Ho appena appreso della tragedia di Cavriago (RE) dove i giovanissimi Michele Milano e Adil Chahar hanno perso la vita nell'incendio di un camper e sono rimasto sconvolto ed inorridito per l'accaduto.

Alle famiglie delle vittime vanno le più sentite condoglianze mie e di tutta A.C.T.ITALIA Federazione, così come ai due giovani Gaspare De Martino e Raffaele Caruso, che sono riusciti a salvarsi, giunga la nostra solidarietà e l'augurio di una pronta guarigione.

Al di là dei fatti contingenti, ponderabili ed imponderabili è necessario, invece, continuare a riflettere sui materiali costituenti i mezzi e sui sistemi di sicurezza, che dovrebbero possedere le "autocaravan"- veicolo uso abitazione.

Questo tragico episodio riapre prepotentemente la questione della spiccata vulnerabilità al fuoco dei nostri camper, tema dibattuto infinite volte dalla Federazione Nazionale A.C.T.Italia nei suoi convegni. Infatti, sosteniamo che in camper, dove convivono persone con famiglie, bambini, anziani, svantaggiati, dovrebbe essere obbligatoria la presenza delle più avanzate tecniche di salvaguardia della vita umana dai rischi della strada e del fuoco.

Negli ultimi convegni suggerivamo anche alle case costruttrici di approfittare della sfavorevole fase economica, per scommettere su un nuovo concetto di camper più innovativo e sicuro, al fine di trovarsi più competitivi alla ripresa della crisi.
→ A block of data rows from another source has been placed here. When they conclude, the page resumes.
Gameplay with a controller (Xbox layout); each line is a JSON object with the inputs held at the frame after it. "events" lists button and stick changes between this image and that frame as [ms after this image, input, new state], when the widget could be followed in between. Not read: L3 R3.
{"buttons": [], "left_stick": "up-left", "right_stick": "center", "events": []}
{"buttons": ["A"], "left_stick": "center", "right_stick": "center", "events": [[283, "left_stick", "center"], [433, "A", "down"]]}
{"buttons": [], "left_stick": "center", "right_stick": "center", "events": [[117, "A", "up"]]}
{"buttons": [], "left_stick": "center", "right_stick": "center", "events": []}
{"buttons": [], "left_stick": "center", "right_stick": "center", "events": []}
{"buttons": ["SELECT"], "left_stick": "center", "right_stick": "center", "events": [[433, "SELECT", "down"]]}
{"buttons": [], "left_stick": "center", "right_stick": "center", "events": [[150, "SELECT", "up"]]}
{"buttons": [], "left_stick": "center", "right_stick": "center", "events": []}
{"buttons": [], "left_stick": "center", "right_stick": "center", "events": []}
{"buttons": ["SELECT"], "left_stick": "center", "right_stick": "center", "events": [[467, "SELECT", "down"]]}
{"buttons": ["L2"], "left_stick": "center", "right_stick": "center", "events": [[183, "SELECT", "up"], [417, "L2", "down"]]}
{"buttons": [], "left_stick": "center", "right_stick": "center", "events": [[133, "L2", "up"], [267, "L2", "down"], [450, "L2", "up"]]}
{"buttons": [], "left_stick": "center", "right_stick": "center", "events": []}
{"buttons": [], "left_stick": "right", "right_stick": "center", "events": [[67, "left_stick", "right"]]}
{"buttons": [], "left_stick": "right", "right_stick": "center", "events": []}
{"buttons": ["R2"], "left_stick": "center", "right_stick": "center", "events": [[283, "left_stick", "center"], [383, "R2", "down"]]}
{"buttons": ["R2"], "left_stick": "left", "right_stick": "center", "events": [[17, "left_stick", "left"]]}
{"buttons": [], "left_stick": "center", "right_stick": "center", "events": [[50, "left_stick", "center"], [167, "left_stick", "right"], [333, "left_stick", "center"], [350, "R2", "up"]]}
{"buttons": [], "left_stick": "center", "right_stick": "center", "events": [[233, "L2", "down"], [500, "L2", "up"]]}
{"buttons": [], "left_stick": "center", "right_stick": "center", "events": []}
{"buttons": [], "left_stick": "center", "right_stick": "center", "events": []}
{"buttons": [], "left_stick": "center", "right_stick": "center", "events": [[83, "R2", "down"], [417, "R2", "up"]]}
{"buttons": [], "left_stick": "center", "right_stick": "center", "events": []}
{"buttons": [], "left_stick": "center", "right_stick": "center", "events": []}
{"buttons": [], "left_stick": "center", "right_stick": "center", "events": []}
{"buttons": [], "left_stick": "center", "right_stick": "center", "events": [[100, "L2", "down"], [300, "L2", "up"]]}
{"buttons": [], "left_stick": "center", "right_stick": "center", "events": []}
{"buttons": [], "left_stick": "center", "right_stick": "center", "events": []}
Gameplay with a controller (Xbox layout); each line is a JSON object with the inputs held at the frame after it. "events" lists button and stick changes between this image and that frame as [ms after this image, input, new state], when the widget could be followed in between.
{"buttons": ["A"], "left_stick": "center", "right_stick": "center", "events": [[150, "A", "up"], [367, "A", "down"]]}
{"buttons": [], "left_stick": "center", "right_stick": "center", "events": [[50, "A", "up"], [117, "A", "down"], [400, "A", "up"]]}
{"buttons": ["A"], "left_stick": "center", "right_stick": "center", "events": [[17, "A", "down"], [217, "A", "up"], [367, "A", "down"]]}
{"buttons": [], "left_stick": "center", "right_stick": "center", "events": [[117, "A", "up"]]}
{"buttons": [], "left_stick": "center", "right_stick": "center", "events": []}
Le norme (UNI, CUNA,VVF) sui camper dovrebbero essere più attinenti e stringenti, per obbligare l'uso di materiali consoni, con l'ausilio delle più efficaci tecniche di rilevamento e di spegnimento del fuoco da attivarsi in modo immediato ed automatico.

Il sacrificio di questi due giovani non può e non deve passare come una inevitabile fatalità, ma serva a far prendere coscienza a chi di dovere sulla necessità etica di spendere di più in ricerca ai fini di una sicurezza più consapevole e ponderata.

Che importa se tutto ciò costa! Si spendesse di meno per installare a bordo futili e superflue attrezzature, si realizzassero economie sulla pubblicità e sui "belletti" per rendere i camper più "estetici", ma non si transiga sull'uso a bordo di materiale ignifugo, autoestinguente, con la proprietà di non sprigionare i gas tossici della combustione.

Fino a quanto non avremo mezzi con tali caratteristiche tocca a noi, utenti, lottare per raggiungere gli obiettivi menzionati e nelle more sopperire ai potenziali pericoli, imparando ad usare bene il camper, senza leggerezza e con molta competenza sia in marcia, che in sosta.

La missione della Federazione Nazionale ACTItalia è anche quella di educare i suoi aderenti a intraprendere comportamenti virtuosi.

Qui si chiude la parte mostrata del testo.